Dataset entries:
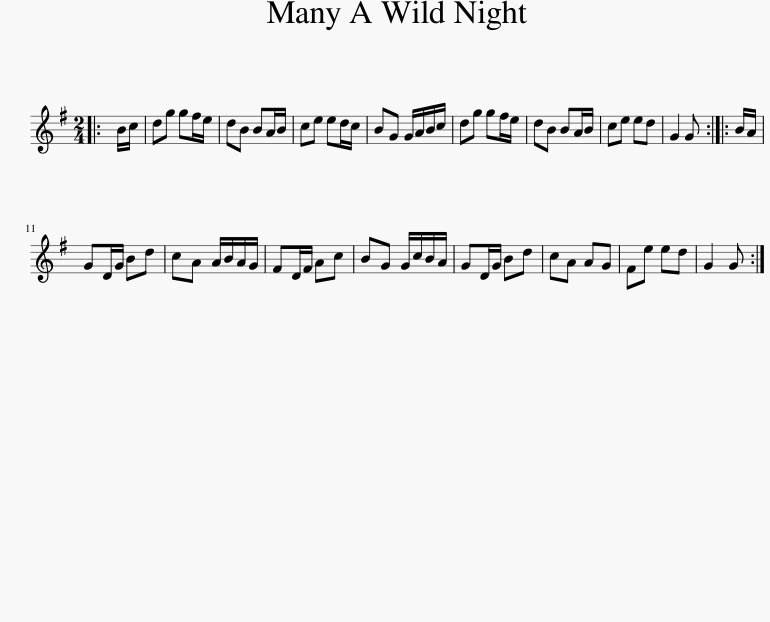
X:1
L:1/8
M:2/4
I:linebreak $
K:G
V:1 treble
V:1
|: B/c/ | dg gf/e/ | dB BA/B/ | ce ed/c/ | BG G/A/B/c/ | %5
 dg gf/e/ | dB BA/B/ | ce ed | G2 G :: B/A/ |$ %10
 GD/G/ Bd | cA A/B/A/G/ | FD/F/ Ac | BG G/c/B/A/ | GD/G/ Bd | %15
 cA AG | Fe ed | G2 G :| %18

> Exercise: Reproduce each line of notation in the material verbatim, omitting the pictures from your response.

> Exercise output:
X:1
L:1/8
M:2/4
I:linebreak $
K:G
V:1 treble
V:1
|: B/c/ | dg gf/e/ | dB BA/B/ | ce ed/c/ | BG G/A/B/c/ | %5
 dg gf/e/ | dB BA/B/ | ce ed | G2 G :: B/A/ |$ %10
 GD/G/ Bd | cA A/B/A/G/ | FD/F/ Ac | BG G/c/B/A/ | GD/G/ Bd | %15
 cA AG | Fe ed | G2 G :| %18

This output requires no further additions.